WHAT YOU HAVE TO DO>
Output the material beneath exactly, leaving nothing out.

(Saved entries)
+===+

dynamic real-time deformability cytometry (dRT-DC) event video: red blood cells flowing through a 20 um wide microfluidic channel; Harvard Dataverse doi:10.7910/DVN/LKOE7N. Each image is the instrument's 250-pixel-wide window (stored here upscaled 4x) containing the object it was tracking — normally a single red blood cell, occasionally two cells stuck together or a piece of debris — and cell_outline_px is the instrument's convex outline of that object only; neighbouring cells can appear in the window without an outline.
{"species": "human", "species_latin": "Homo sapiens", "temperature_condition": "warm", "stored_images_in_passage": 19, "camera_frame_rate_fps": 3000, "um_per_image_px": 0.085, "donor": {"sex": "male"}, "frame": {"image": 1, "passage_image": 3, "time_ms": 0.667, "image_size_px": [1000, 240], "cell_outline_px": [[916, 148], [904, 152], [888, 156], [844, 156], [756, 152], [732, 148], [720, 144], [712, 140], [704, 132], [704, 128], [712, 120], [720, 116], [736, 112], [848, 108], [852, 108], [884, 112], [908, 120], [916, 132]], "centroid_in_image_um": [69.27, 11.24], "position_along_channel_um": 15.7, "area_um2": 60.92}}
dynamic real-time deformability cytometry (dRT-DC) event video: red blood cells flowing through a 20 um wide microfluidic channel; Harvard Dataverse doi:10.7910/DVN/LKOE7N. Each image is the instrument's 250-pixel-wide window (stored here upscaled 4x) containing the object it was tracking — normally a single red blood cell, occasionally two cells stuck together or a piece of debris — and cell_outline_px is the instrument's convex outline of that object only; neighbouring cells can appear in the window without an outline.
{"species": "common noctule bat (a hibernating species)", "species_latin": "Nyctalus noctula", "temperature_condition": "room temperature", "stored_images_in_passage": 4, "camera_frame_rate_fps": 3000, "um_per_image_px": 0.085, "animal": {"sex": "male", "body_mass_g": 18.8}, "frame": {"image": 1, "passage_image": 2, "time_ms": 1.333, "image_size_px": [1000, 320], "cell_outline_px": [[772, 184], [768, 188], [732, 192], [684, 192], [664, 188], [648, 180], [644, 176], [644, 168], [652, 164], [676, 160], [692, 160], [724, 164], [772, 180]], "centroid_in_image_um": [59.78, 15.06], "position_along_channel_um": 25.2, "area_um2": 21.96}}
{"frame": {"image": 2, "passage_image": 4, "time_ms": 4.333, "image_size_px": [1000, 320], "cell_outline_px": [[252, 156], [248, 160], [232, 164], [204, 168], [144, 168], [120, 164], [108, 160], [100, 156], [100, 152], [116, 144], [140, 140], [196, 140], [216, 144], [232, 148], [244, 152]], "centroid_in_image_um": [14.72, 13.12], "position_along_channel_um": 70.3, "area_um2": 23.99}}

+===+

ANSWER TO THIS PROBLEM>
dynamic real-time deformability cytometry (dRT-DC) event video: red blood cells flowing through a 20 um wide microfluidic channel; Harvard Dataverse doi:10.7910/DVN/LKOE7N. Each image is the instrument's 250-pixel-wide window (stored here upscaled 4x) containing the object it was tracking — normally a single red blood cell, occasionally two cells stuck together or a piece of debris — and cell_outline_px is the instrument's convex outline of that object only; neighbouring cells can appear in the window without an outline.
{"species": "human", "species_latin": "Homo sapiens", "temperature_condition": "warm", "stored_images_in_passage": 19, "camera_frame_rate_fps": 3000, "um_per_image_px": 0.085, "donor": {"sex": "male"}, "frame": {"image": 1, "passage_image": 3, "time_ms": 0.667, "image_size_px": [1000, 240], "cell_outline_px": [[916, 148], [904, 152], [888, 156], [844, 156], [756, 152], [732, 148], [720, 144], [712, 140], [704, 132], [704, 128], [712, 120], [720, 116], [736, 112], [848, 108], [852, 108], [884, 112], [908, 120], [916, 132]], "centroid_in_image_um": [69.27, 11.24], "position_along_channel_um": 15.7, "area_um2": 60.92}}
dynamic real-time deformability cytometry (dRT-DC) event video: red blood cells flowing through a 20 um wide microfluidic channel; Harvard Dataverse doi:10.7910/DVN/LKOE7N. Each image is the instrument's 250-pixel-wide window (stored here upscaled 4x) containing the object it was tracking — normally a single red blood cell, occasionally two cells stuck together or a piece of debris — and cell_outline_px is the instrument's convex outline of that object only; neighbouring cells can appear in the window without an outline.
{"species": "common noctule bat (a hibernating species)", "species_latin": "Nyctalus noctula", "temperature_condition": "room temperature", "stored_images_in_passage": 4, "camera_frame_rate_fps": 3000, "um_per_image_px": 0.085, "animal": {"sex": "male", "body_mass_g": 18.8}, "frame": {"image": 1, "passage_image": 2, "time_ms": 1.333, "image_size_px": [1000, 320], "cell_outline_px": [[772, 184], [768, 188], [732, 192], [684, 192], [664, 188], [648, 180], [644, 176], [644, 168], [652, 164], [676, 160], [692, 160], [724, 164], [772, 180]], "centroid_in_image_um": [59.78, 15.06], "position_along_channel_um": 25.2, "area_um2": 21.96}}
{"frame": {"image": 2, "passage_image": 4, "time_ms": 4.333, "image_size_px": [1000, 320], "cell_outline_px": [[252, 156], [248, 160], [232, 164], [204, 168], [144, 168], [120, 164], [108, 160], [100, 156], [100, 152], [116, 144], [140, 140], [196, 140], [216, 144], [232, 148], [244, 152]], "centroid_in_image_um": [14.72, 13.12], "position_along_channel_um": 70.3, "area_um2": 23.99}}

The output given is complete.